The why and how of Farah’s journey to Samos are similar to those of thousands of Kurds that have sought refugee status on the island. “We fled to Turkey periodically when we were in danger from ISIS. We lived in Adana, Turkey for six months in 2018. After ISIS were pushed out, our family returned to Kobani, but in 2019, when Turkey unjustly attacked Kobani and areas such as Tal Dawol, we had to leave for good. “

 

“My only wish, and hope for the future, is to see that my children can live in a safe country and go to school”

 

“We were smuggled to Greece by boat and arrived in Samos at the end of 2019.” Farah was not happy about her time on the island. “The situation [in Samos] is worse than my situation in Syria. I’ve been in Samos for a year and three months in a tent, two traumatic childbirths, and I’ve suffered flashbacks from the war, it’s difficult to stop these horrible memories.”

 

“My only wish, and hope for the future, is to see that my children can live in a safe country and go to school, to look forward to our future lives.
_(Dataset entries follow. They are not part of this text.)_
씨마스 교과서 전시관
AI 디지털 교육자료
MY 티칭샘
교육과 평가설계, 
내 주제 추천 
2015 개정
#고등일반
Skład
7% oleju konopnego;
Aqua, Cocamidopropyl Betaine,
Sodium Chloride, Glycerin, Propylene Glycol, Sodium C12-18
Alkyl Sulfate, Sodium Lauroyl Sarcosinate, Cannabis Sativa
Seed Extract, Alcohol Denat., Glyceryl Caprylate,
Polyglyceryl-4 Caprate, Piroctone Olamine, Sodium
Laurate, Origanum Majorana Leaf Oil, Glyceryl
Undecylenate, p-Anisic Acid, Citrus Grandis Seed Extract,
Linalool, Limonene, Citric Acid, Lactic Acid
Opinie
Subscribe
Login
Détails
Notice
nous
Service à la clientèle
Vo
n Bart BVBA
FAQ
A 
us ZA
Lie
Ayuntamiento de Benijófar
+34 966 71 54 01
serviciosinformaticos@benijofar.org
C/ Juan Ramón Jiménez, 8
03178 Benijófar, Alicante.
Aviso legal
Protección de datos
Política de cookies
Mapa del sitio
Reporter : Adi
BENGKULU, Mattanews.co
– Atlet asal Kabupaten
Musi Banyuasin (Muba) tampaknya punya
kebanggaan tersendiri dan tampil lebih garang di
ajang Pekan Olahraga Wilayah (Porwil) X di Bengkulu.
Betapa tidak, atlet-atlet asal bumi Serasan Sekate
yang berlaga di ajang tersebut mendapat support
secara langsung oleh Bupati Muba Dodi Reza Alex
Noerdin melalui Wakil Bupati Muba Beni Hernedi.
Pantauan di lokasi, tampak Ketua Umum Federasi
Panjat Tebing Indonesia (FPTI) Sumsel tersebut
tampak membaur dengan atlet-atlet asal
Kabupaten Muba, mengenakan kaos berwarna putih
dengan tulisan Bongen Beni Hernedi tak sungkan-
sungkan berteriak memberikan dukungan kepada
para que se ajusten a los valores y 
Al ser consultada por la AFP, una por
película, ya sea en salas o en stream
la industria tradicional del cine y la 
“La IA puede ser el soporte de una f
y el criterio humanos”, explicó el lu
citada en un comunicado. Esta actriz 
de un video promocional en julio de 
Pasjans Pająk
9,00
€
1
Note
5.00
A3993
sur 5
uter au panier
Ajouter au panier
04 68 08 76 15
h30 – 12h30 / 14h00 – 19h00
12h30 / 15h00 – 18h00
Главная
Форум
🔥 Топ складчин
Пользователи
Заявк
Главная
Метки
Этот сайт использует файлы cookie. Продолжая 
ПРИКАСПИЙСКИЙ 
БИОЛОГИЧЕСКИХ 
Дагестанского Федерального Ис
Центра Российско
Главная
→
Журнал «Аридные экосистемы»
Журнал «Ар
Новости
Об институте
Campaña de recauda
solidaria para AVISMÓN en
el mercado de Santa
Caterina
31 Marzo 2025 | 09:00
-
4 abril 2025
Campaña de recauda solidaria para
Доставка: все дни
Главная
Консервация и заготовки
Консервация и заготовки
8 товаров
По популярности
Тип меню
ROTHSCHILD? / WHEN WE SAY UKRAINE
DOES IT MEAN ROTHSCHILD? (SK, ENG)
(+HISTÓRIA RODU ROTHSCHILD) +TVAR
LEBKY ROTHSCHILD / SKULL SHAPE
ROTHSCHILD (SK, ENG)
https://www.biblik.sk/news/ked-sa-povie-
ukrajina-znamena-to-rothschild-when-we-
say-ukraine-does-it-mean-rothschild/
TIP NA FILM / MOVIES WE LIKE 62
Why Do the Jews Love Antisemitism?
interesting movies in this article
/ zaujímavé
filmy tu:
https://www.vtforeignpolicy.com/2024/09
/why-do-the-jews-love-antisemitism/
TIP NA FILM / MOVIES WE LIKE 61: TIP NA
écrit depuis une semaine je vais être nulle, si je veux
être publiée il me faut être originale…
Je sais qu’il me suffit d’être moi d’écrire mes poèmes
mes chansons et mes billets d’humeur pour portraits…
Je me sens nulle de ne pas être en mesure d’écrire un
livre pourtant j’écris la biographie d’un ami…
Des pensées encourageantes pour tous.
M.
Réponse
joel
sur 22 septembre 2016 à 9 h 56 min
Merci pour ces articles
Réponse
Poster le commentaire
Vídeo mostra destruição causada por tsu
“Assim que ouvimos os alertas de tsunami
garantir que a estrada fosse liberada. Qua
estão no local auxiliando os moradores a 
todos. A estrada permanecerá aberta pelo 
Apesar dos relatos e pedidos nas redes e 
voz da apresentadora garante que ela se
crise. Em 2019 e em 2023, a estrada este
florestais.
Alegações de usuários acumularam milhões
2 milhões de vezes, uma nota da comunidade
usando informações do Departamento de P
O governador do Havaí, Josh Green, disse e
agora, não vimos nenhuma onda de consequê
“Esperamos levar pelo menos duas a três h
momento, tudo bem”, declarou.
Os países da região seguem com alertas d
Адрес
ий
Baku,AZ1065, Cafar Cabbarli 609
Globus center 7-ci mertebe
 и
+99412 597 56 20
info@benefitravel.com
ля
We’re literally still at sea, reliving the horrors of our previous lives, but now in Greece. Please help us.”

 

Farah’s story, although disturbing, is only one of many examples of asylum seekers being poorly treated in these facilities since the initial wave of COVID-19 infections in October 2020. In the same month, MSF released a report on the conditions in the quarantine facility, calling for stricter adherence to international standards of disease prevention.

 

“We need quarantine and isolation spaces [in Greece] that comply with COVID-19 international protocols and provide the minimum of dignified and humane living conditions.”

 

Supporting increased compliance to COVID-19 protocol in the country, in February 2021 Elias Kondilis and Dimitris Papamichail published a paper on the impact of the COVID-19 Pandemic on migrants, refugees and asylum seekers in Greece. Their research suggested that compared to the general population, the risk of a COVID-19 infection among migrants in reception facilities was 2.5 to 3 times higher.

 

EODY, Greece’s Public Health Organisation, had been sufficiently forewarned that the conditions of these facilities were inadequate for containing the spread of the disease. As far back as September 2020, the ECDC (The European Centre for Disease Prevention and Control), has strongly urged “measures to decongest and evacuate residents” in enclosed environments, such as Samos, where distancing and other risk-mitigation measures could not be implemented. EODY were contacted with regard to their COVID-19 protocol in isolation facilities and ECDC’s recommendations but declined to comment.